Taranaki Energy Watch, which describes itself as a “grass roots community based group” filed an appeal to the Environment Court in 2016 over some of the oil and gas rules in the proposed South Taranaki District Plan.
The appeal, to be heard next week, includes opposition to seismic surveys using explosives as a permitted activity and supports the use of separation distances to avoid risk to health, property and the environment.
Taranaki Energy Watch has already raised $40,000 itself and has received a grant of $40,000 from the Ministry for the Environment for the appeal.
READ MORE: South Taranaki District plan to be challenged in environment court
On the Taranaki Energy Watch Facebook page the group stated they needed another $20,000 to support their court case to “stop oil and gas companies from drilling and fracking near our homes and schools”.
Fracking, or hydraulic fracturing, is used to extract oil and gas from rock.
The controversial process involves drilling down into the earth before water, sand and chemicals are injected into the rock at high pressure, allowing gas to flow out to the head of the well.
It allows the recovery of gas that is otherwise difficult to reach.
In a written statement Taranaki Energy Watch spokeswoman Sarah Roberts said in addition to what they had fundraised they had “considerable pro bono support from our legal team and experts”.
The organisation also received $40,000 from the Ministry for the Environment Legal Assistance Fund, she said in the statement.
“In evaluating our application the panel stated that while a regional issue it has wider implications in terms of oil and gas exploration and processing and could also be considered a nationally significant issue.
“They noted the outcome could provide useful case law for other councils managing the oil and gas industry.”
The money raised went directly to pay for Energy Watch’s witnesses for the council hearing, appealing the decision to the Environment Court, and the ongoing court process.
The group would continuing to fundraise for the case as appeals to the Environment Court were very expensive, Roberts said.

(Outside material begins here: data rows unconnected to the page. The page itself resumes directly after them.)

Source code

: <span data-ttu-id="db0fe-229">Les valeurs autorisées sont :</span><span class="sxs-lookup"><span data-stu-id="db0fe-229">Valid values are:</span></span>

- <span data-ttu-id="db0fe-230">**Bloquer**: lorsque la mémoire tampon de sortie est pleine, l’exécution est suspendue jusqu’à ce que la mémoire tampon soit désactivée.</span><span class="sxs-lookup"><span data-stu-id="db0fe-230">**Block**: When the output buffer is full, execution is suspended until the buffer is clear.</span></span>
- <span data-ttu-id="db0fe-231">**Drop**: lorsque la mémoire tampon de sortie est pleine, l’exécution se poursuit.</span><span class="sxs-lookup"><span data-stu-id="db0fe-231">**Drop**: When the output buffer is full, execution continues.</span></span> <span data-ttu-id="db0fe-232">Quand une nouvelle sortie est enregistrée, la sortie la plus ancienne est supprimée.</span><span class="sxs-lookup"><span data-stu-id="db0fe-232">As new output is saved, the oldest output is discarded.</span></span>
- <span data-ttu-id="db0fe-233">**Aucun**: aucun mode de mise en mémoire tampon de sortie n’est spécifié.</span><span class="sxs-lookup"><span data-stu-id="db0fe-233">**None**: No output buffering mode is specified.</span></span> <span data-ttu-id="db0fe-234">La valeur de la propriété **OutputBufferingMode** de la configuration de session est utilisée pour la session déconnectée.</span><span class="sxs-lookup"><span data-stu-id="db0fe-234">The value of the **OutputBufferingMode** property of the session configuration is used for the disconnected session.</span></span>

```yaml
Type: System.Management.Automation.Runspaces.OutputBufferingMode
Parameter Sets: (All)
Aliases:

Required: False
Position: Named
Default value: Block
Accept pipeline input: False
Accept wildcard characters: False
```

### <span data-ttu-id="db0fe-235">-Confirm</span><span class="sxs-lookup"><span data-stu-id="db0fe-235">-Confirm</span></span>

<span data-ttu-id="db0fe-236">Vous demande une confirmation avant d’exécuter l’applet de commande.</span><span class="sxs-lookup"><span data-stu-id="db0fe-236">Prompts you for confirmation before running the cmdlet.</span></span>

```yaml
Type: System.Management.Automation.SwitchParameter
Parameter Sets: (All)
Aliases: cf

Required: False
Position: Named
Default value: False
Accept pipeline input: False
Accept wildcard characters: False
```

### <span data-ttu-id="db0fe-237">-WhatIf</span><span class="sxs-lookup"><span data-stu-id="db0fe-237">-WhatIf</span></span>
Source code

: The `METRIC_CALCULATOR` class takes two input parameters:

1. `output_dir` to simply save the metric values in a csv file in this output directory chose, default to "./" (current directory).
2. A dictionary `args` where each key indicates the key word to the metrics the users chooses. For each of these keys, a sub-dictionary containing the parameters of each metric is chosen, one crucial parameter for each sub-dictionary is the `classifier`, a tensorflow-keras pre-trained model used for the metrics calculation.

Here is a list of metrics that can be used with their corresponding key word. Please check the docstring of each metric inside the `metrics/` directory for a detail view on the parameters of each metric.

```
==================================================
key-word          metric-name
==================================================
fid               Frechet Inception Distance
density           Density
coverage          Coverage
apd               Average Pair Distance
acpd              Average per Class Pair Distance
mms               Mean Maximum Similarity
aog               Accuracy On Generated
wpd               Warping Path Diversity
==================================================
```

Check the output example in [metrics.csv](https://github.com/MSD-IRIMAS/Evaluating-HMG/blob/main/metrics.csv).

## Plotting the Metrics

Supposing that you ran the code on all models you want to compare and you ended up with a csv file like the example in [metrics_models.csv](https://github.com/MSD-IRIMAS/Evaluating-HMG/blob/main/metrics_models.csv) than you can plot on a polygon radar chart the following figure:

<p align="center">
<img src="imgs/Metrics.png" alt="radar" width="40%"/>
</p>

South Taranaki District Council planning manger Blair Sutherland said he didn’t know how much the appeal would cost the council, but it was a “reasonably significant process.”
“From our point of view it’s part of the plan development process and at this stage our focus is on receiving a good a decision from the courts and moving toward having an operative district plan again.”
The court case is set down for three days from March 19 and will be held in New Plymouth.